Pectin engineering to modify product quality in potato
Author(s) -
Ross Heather A.,
Morris Wayne L.,
Ducreux Laurence J.M.,
Hancock Robert D.,
Verrall Susan R.,
Morris Jenny A,
Tucker Gregory A.,
Stewart Derek,
Hedley Pete E.,
McDougall Gordon J.,
Taylor Mark A.
Publication year - 2011
Publication title -
plant biotechnology journal
Language(s) - English
Resource type - Journals
SCImago Journal Rank - 3.525
H-Index - 115
eISSN - 1467-7652
pISSN - 1467-7644
DOI - 10.1111/j.1467-7652.2011.00591.x
Subject(s) - pectin , biology , gene isoform , methylation , transgene , gene , food science , biochemistry
Summary Although processed potato tuber texture is an important trait that influences consumer preference, a detailed understanding of tuber textural properties at the molecular level is lacking.
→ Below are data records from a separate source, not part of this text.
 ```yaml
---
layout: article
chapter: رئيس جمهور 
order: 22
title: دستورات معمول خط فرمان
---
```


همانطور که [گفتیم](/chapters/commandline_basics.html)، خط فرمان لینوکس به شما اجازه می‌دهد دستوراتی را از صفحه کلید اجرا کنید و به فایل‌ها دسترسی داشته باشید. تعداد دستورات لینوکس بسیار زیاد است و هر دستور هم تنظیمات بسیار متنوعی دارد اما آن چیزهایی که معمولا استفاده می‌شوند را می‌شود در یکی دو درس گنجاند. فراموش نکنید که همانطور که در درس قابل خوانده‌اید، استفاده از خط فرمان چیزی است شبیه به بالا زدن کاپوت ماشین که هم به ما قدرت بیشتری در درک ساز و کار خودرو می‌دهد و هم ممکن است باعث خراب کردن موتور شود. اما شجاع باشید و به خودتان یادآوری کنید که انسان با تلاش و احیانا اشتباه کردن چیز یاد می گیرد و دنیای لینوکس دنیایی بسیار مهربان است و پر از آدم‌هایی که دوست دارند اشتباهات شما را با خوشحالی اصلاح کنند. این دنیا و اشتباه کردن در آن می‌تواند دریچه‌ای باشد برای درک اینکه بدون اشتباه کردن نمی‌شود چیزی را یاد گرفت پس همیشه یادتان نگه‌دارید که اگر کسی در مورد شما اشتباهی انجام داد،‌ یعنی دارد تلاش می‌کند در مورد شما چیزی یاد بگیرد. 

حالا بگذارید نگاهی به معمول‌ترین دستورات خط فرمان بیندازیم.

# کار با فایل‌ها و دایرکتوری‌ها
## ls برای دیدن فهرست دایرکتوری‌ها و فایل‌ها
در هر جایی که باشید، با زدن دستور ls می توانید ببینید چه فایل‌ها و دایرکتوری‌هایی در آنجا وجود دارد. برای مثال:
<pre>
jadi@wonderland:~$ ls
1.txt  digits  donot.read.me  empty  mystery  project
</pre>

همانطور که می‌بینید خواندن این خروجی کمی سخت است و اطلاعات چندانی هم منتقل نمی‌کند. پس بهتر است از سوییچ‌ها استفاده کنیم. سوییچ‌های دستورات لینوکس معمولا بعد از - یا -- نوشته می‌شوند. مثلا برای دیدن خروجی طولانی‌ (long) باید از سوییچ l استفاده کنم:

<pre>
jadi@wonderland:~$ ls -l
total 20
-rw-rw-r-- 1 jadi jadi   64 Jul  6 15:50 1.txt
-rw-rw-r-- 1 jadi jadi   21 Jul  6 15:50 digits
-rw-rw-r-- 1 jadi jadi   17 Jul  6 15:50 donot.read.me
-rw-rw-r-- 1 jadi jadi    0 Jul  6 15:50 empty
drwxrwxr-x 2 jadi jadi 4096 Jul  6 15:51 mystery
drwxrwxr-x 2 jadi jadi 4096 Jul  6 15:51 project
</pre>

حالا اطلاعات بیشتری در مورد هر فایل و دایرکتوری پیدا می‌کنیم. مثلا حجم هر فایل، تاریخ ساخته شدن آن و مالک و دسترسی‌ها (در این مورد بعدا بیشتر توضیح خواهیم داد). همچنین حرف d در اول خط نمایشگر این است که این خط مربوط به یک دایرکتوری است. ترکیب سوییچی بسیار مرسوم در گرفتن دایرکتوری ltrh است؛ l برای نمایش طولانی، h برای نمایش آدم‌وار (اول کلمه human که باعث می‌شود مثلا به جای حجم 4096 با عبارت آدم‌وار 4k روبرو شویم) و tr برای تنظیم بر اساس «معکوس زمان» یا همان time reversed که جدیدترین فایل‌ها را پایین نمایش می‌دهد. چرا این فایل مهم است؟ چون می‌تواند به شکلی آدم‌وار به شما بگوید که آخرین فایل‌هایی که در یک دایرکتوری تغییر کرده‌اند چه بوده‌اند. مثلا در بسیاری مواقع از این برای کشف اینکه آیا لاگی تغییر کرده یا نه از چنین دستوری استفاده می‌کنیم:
Previous work has identified tuber pectin methyl esterase (PME) activity as a potential factor impacting on textural properties, and the expression of a gene encoding an isoform of PME ( PEST1 ) was associated with cooked tuber textural properties. In this study, a transgenic approach was undertaken to investigate further the impact of the PEST1 gene. Antisense and over‐expressing potato lines were generated. In over‐expressing lines, tuber PME activity was enhanced by up to 2.3‐fold; whereas in antisense lines, PME activity was decreased by up to 62%. PME isoform analysis indicated that the PEST1 gene encoded one isoform of PME. Analysis of cell walls from tubers from the over‐expressing lines indicated that the changes in PME activity resulted in a decrease in pectin methylation. Analysis of processed tuber texture demonstrated that the reduced level of pectin methylation in the over‐expressing transgenic lines was associated with a firmer processed texture. Thus, there is a clear link between PME activity, pectin methylation and processed tuber textural properties.